Clarice Lispector foi alimentando a leitura feminina com a publicação de crónicas, em diferentes jornais, desde o tempo de faculdade até ao final da sua carreira, com epicentro nos anos 50. Para desenhar a linha de fronteira entre o seu registo literário e os textos femininos, assumiu os pseudónimos Helen Palmer, Tereza Quadros e Ilka Soares. É a coletânea desses trabalhos que podemos ler de uma assentada no livro Correio para Mulheres, uma fusão de textos antes publicados em Correio Feminino e Só para Mulheres. A verdade é que neste Correio para Mulheres, ao lado das dicas de beleza e sobre como atrair maridos, Clarice deixa inevitavelmente transparecer aquilo que ela é, num estilo literário inconfundível. E até porque para Clarice, a sua página, a sua crónica, era a principal razão pela qual o jornal devia ser lido.

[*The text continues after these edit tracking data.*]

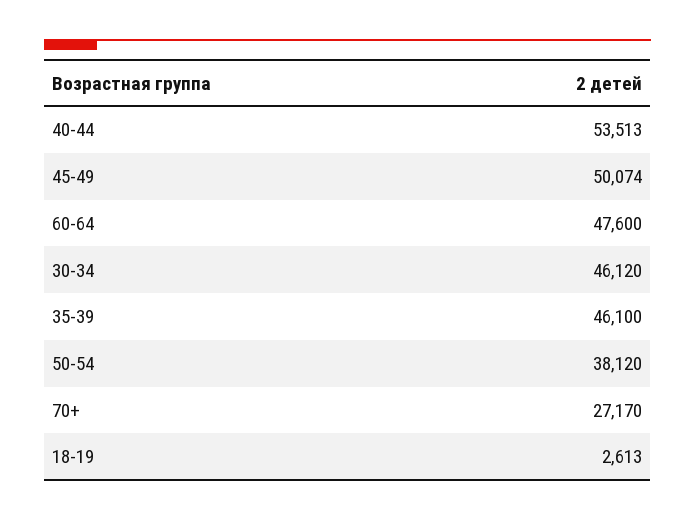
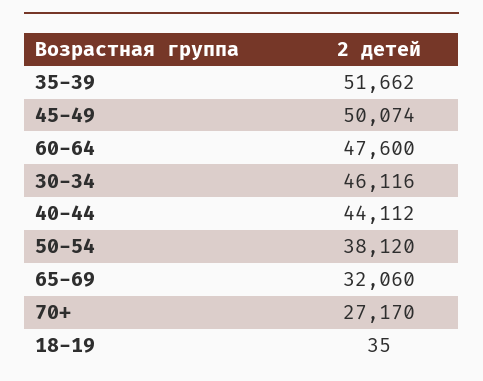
  {
-   "40-44": 53513,
+   "40-44": 44112,
    "45-49": 50074,
    "60-64": 47600,
-   "30-34": 46120,
+   "30-34": 46116,
-   "35-39": 46100,
+   "35-39": 51662,
    "50-54": 38120,
    "70+": 27170,
-   "18-19": 2613
+   "18-19": 35,
+   "65-69": 32060
  }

«A mulher elegante é discreta. Sua superioridade está nos detalhes, cuidados na harmonia das cores, no bom gosto nos acessórios». «Seja discreta, e veja como os que a cercam tomarão a iniciativa de colocá-la em lugar de destaque, desde que você possua qualidades para isso». Eis alguns conselhos transmitidos por Clarice na sua forma airosa de, a propósito de sedução e beleza, passar ensinamentos de maior profundidade. «Aprender tem qualquer coisa de milagroso». Outra frase que nas crónicas femininas claricianas vemos misturada com outras mais prosaicas e só aparentemente superficiais, deixando denunciar o seu verdadeiro estilo.

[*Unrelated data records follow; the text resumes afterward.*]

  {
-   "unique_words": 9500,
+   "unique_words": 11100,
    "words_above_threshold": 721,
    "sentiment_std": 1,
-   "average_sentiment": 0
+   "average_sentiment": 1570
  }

O tom do conselho deixa transparecer uma consolidada experiência de vida: «Não grites para impor tuas ideias: atingirás o seu objetivo com bondade e ternura… Guerreando, jamais a mulher ganhou uma batalha». Evoluindo para uma apologia do ser humano (e não apenas sobre a mulher), defende que a «pessoa deveria fazer de vez em quando uma revisão de si mesma». Correio para Mulheres mantém-nos mergulhados num mar de dicas sobre a mulher que fomos, a que somos e a que queremos ser. É um apelo feminista a que sejamos mulher sem dó nem piedade. Mas, igualmente, sem caprichos. Sem manhas contraproducentes.

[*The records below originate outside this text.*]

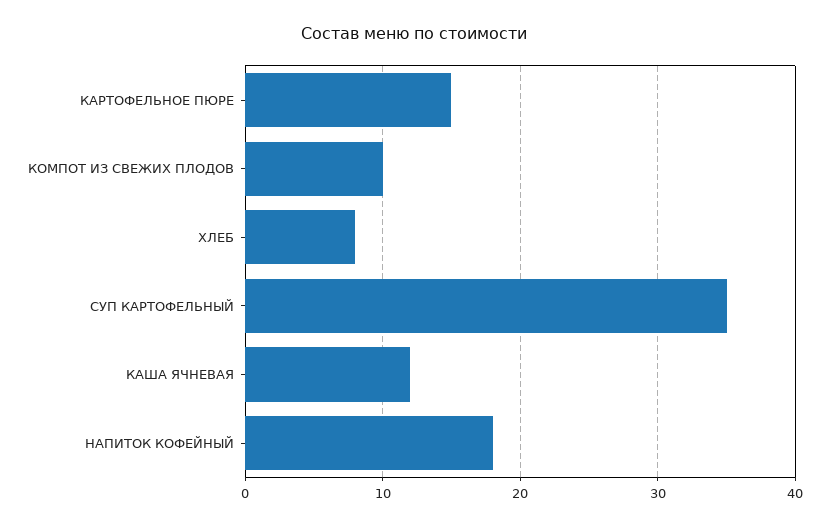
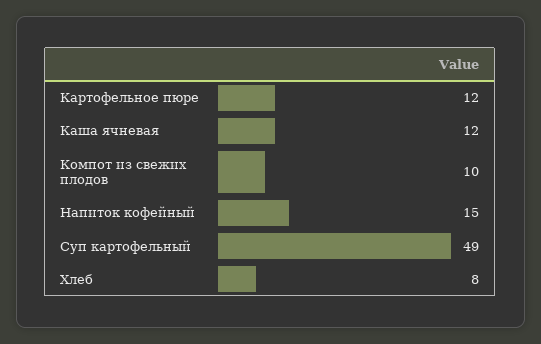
  {
-   "КАРТОФЕЛЬНОЕ ПЮРЕ": 15,
+   "КАРТОФЕЛЬНОЕ ПЮРЕ": 12,
    "КОМПОТ ИЗ СВЕЖИХ ПЛОДОВ": 10,
    "ХЛЕБ": 8,
-   "СУП КАРТОФЕЛЬНЫЙ": 35,
+   "СУП КАРТОФЕЛЬНЫЙ": 49,
    "КАША ЯЧНЕВАЯ": 12,
-   "НАПИТОК КОФЕЙНЫЙ": 18
+   "НАПИТОК КОФЕЙНЫЙ": 15
  }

O que Clarice faz no conjunto das suas crónicas femininas é, em síntese, advogar sobre as condições de um «lugar bom para “ser”». Assim seja.
Sobre Clarice Lispector
Clarice Lispector nasce em 1920, numa aldeia da Ucrânia e com os pais, judeus, em trânsito na tentativa de alcançar a América. Acabam por rumar ao Brasil (Maceió, Recife e depois Rio de Janeiro). Em 1937, estabelecida no Rio de Janeiro, Clarice inicia o curso de licenciatura em Direito e em 1940 começa a publicar na imprensa os primeiros contos. No mesmo ano, introduz-se como repórter na Agência Nacional. Em 1943, casa com um colega de curso, Maury Gurgel Valente, e a partir de 1944 sai do Rio de Janeiro para acompanhar o marido, que se torna diplomata. Belém (Brasil), Nápoles (Itália), Berna (Suíça), Torquay (Inglaterra) e Washington (EUA) são as cidades onde residiu ao longo das diferentes missões diplomáticas do marido. Em 1959, regressa definitivamente ao Brasil e já sem casamento. Passa então a marcar presença na imprensa com as suas crónicas femininas, assinadas com pseudónimos. O restabelecimento no Brasil coincide com um período de grande maturidade literária. Em 1966, deflagra um incêndio no seu apartamento, o que provoca gravíssimos transtornos e a leva a uma nova atitude na escrita. Entre 1967 e 1973, colabora com a publicação de uma crónica semanal no Jornal do Brasil, revelando-se a coletânea das suas diferentes crónicas um importante testemunho da evolução do seu pensamento como mulher e escritora. Em 1977, dá a sua única entrevista à televisão, na qual reitera a força e o rasgo das suas ideias, embora já visivelmente com uma clara fragilidade física. Nesse ano, um dia antes do seu aniversário, a 9 de dezembro, morre vítima de um cancro no ovário.